François Gerard Waller
F.G. Waller | ||||
---|---|---|---|---|
Algemene informatie | ||||
Volledige naam | François Gerard Waller | |||
Geboren | 4 juni 1867 Amsterdam | |||
Overleden | 23 november 1934 Amsterdam | |||
Nationaliteit(en) | Nederland | |||
Beroep(en) | kunstverzamelaar | |||
|
François Gerard Waller (Amsterdam, 4 juni 1867 - aldaar, 23 november 1934) was een Nederlandse museumbestuurder en collectioneur.
Biografie
[bewerken | brontekst bewerken]Waller was lid van het patriciaatsgeslacht Waller en een zoon van Meindert Johannes Waller (1834-1924), commissionair in effecten, en Maria Elisabeth Adolphina Schill (1846-1927). Hij bleef ongehuwd.
Waller ging na het gymnasium in 1888 rechten studeren maar bleek daar al snel niet in geïnteresseerd te zijn. Hij trok in 1896 naar Parijs om daar aan de École des Chartes colleges te volgen maar ook dat was van korte duur. Hij keerde terug naar Nederland en werd volontair bij het Rijksprentenkabinet. In 1897 solliciteerde hij met succes naar de functie van onderdirecteur van het Mauritshuis, zeer tot ongenoegen van de directeur, Abraham Bredius die daar volgens hem geen inspraak in had gehad. Er volgde vier jaren van conflicten tussen beide heren waarover zelfs een kamerinterpellatie plaatsvond. Hij was vanaf 1897 tevens beheerder van het prentenkabinet van de Rijksuniversiteit Leiden waarvoor hij enkele belangrijke aankopen deed en hij de verzameling prenten en tekeningen van ordende. In 1905 nam Waller vanwege zijn gezondheid ontslag.

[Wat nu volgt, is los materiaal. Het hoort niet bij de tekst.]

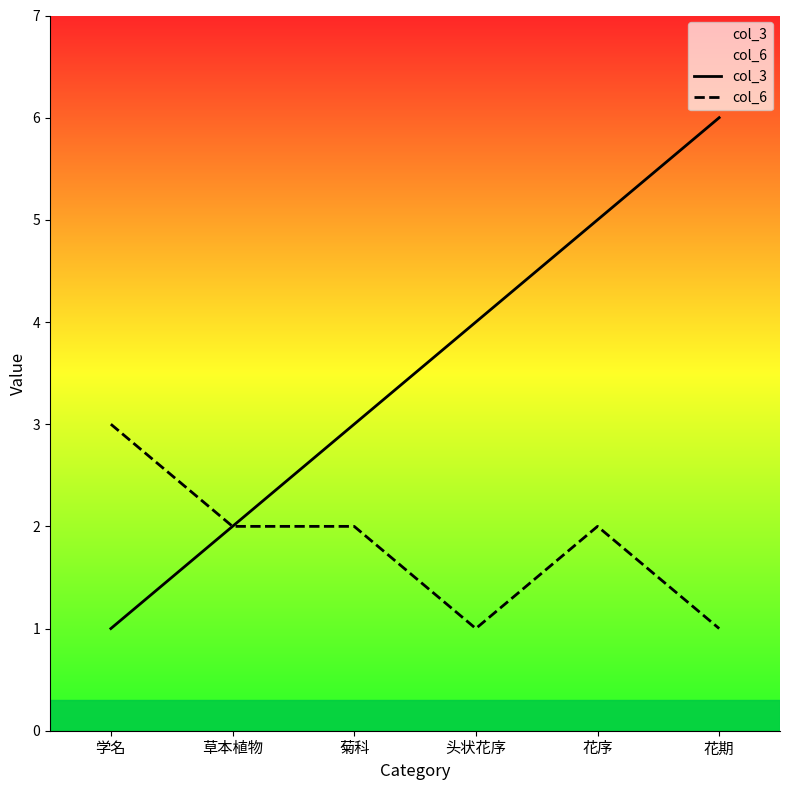

List the series in order of their peak value, highest first.

col_3, col_6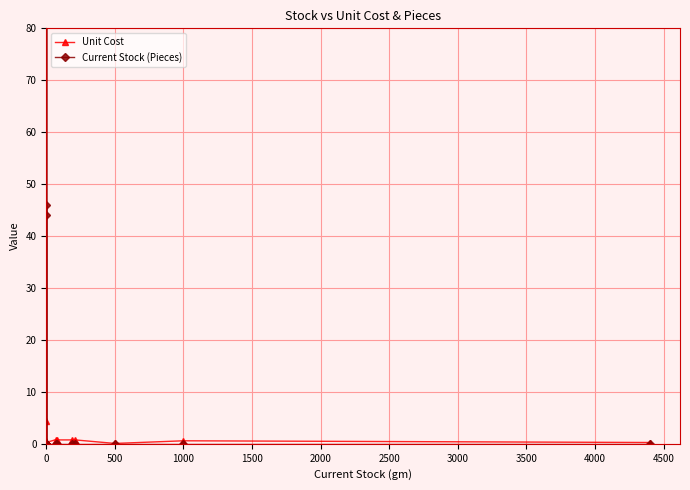

Which series has the largest total across all categories?

Current Stock (Pieces)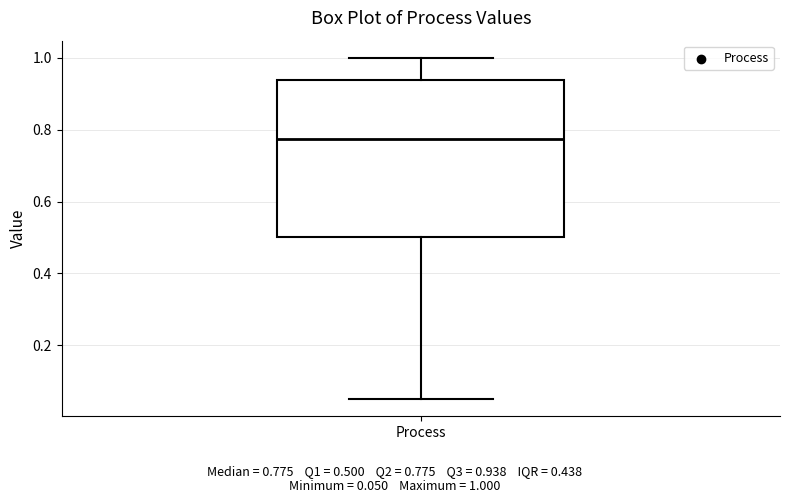

Where does the upper whisker of the box for Process end on the y-axis? The values are not printed on the chart, so give them approximately, as read against the axis.

1.00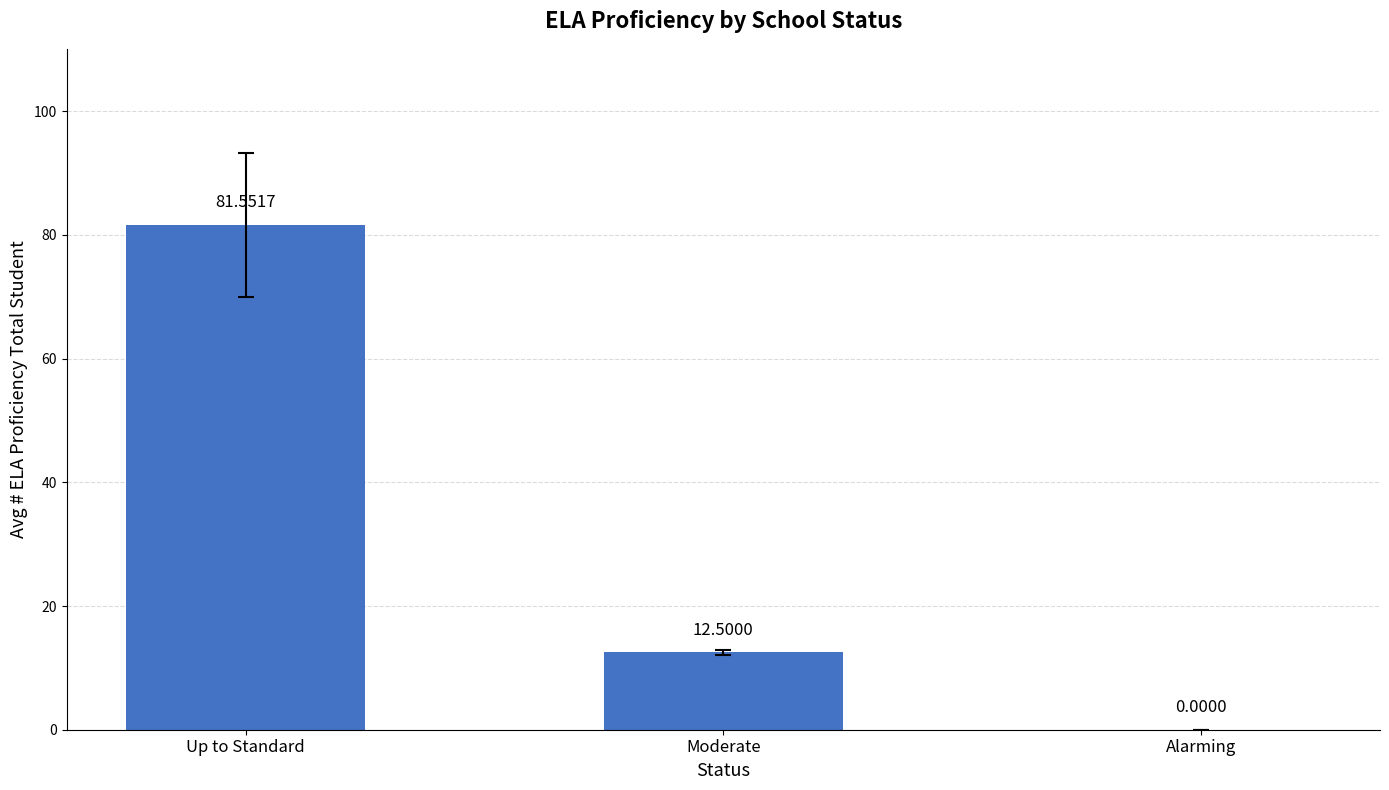

Count the number of data series in this chart.

1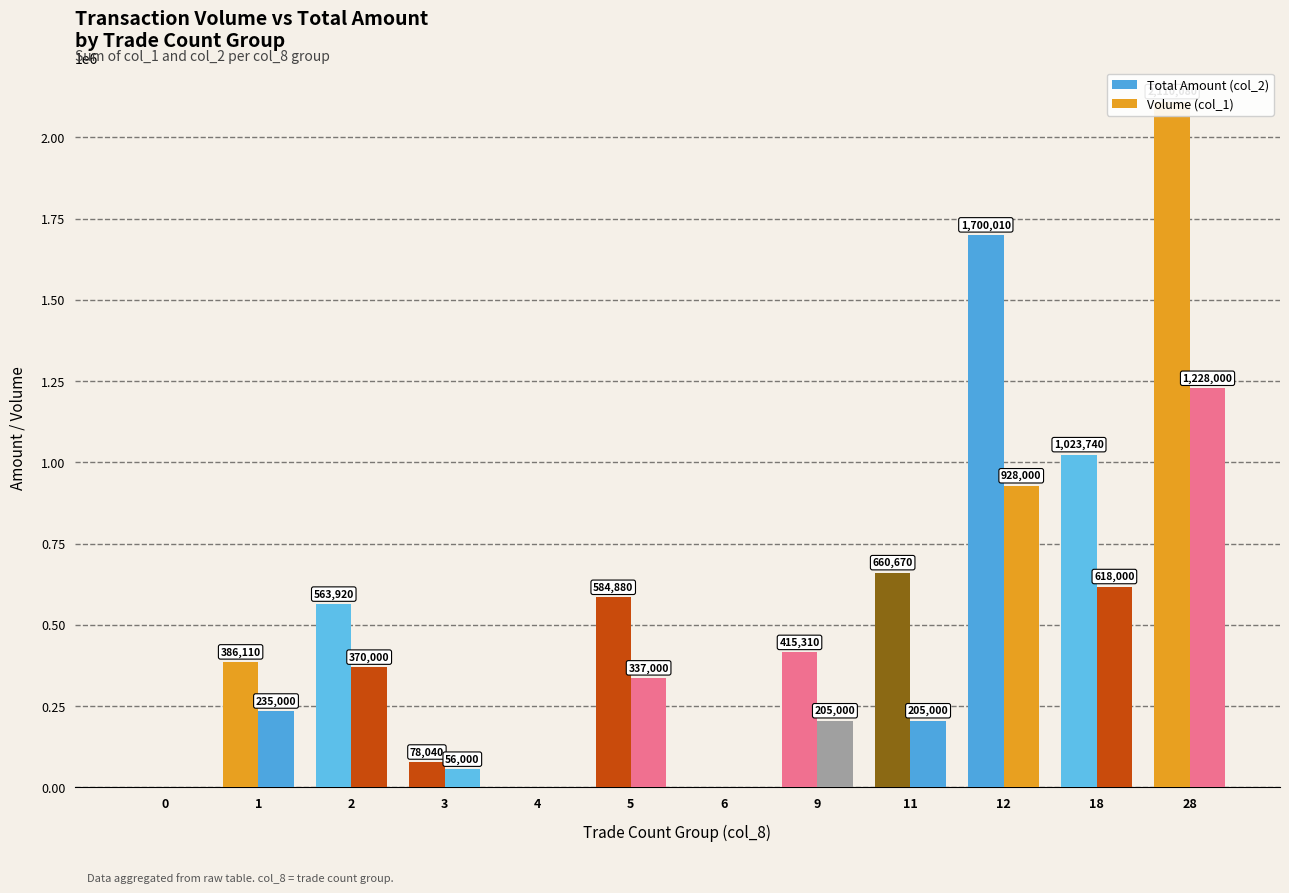

At how many categories does at least one series exceed 50155?

9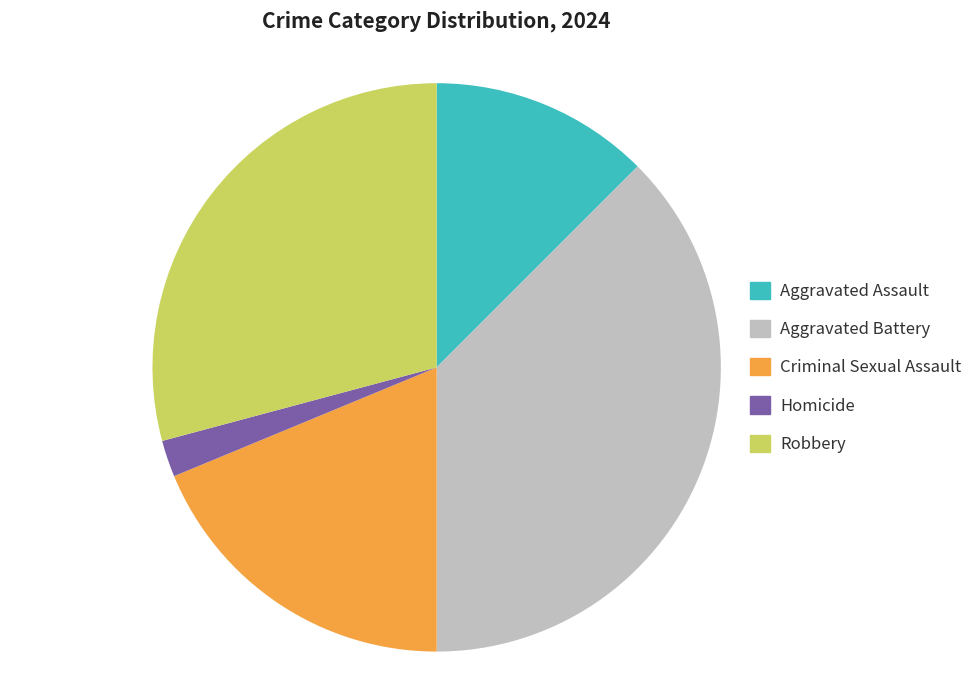

What is the ratio of the value at Robbery to the value at Aggravated Assault?

2.3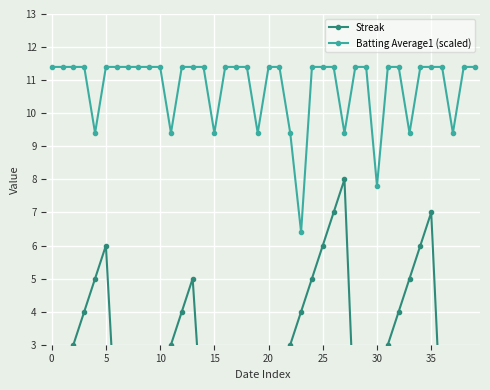

The Batting Average1 (scaled) series shows 7.8 at 30. True or false?

True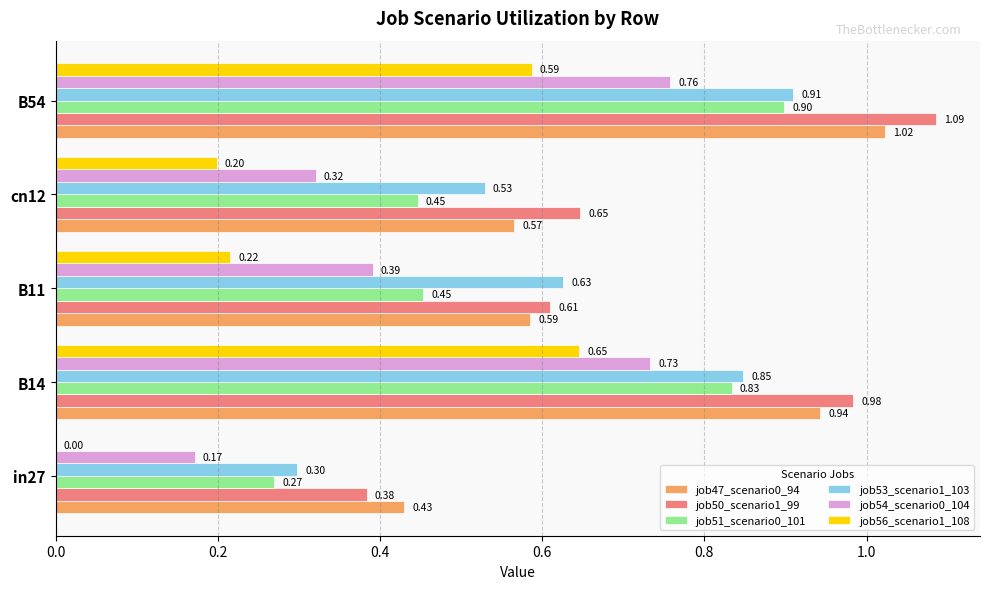

Which series has the widest spread of values?

job50_scenario1_99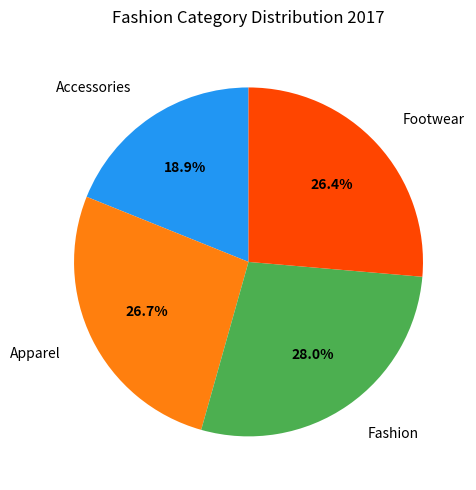

Which category has the biggest portion of the pie?

Fashion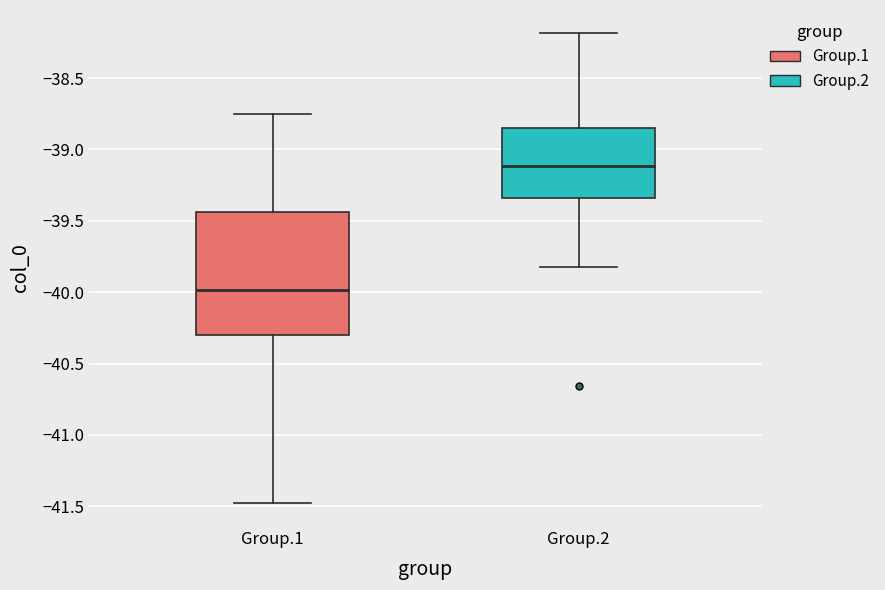

Reading left to right, transcribe this box plot: for each box, give where its median line is, the range the box spans, and where its two whiskers end, as read against the y-axis. The values are not printed on the chart, so give them approximately, as read against the axis.

Group.1: median -40.00, box -40.30 to -39.45, whiskers -41.45 to -38.75
Group.2: median -39.10, box -39.35 to -38.85, whiskers -39.80 to -38.20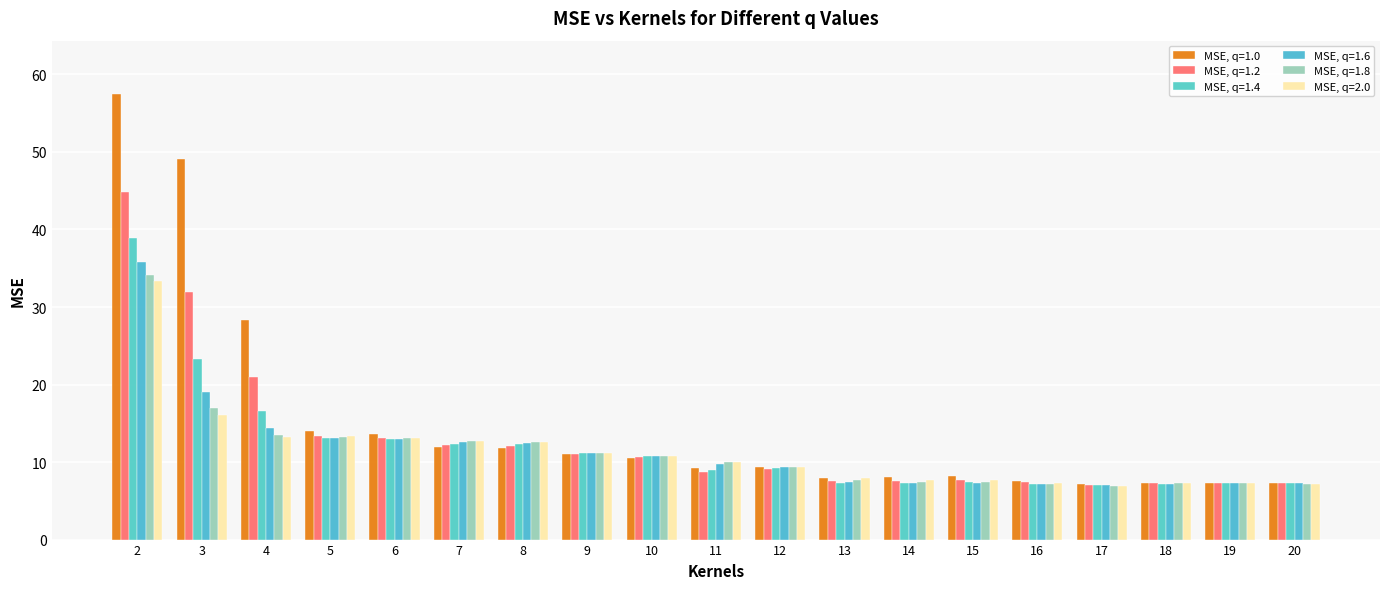

What is the difference between the maximum and minimum values in the MSE, q=1.6 series?

28.8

Waller ging daarna in het bedrijf Testas werken waar ook zijn vader commissionair in effecten was; dit deed hij tot 1917. Vanaf 1906 begon hij ook aan de ordening en beschrijving van zijn eigen collecties waarvan er vele later publiek bezit werden. Zijn Bibliotheca Magica, een verzameling occulte literatuur, werd echter nog tijdens zijn leven geveild. Zijn collecties exlibris, sierpapieren en volksprenten schonk hij tussen 1913 en 1918 aan het Rijksprentenkabinet. In 1923 werd dat beloond met de gouden museummedaille. Nog in latere jaren schonk hij zijn collecties tabaksdozen, signetten en gesneden houtblokjes, verzameling veilingcatalogi, 68 bladen van zijn tekeningenverzameling en bij legaat nog eens 38, zijn ongeveer 800 kunstenaarsautografen en de verzameling edelstenen alle aan openbare instellingen.
Nog tijdens zijn leven onderhandelde Waller met de rijksoverheid over de instelling van wat zou worden het F.G. Waller-Fonds; van de rente op dit inderdaad nagelaten kapitaal worden nog steeds jaarlijks aankopen gedaan, zoals bepaald voor het Rijksprentenkabinet. Hij overleed in 1934 waarna een deel van zijn collectie werd geveild; in 1937 verwierf de Koninklijke Bibliotheek zijn complete collectie volksboekjes.
Bibliografie
[bewerken | brontekst bewerken]- 'De familie van den etser Romein de Hooghe', in De Wapenheraut 24 (1920) 213-216.
- 'De familie van de schilders Boursse en de Nise', in: De Nederlandsche Leeuw 49 (1931) k. 237-243.
- Catalogus van Nederlandsche en Vlaamsche populaire boeken [uit de] verzameling F.G. Waller. (Bewerkt door E. Dronckers). 's-Gravenhage, 1936.
- Biographisch woordenboek van Noord Nederlandsche graveurs. (Bewerkt door W.R. Juynboll). 's-Gravenhage, 1938.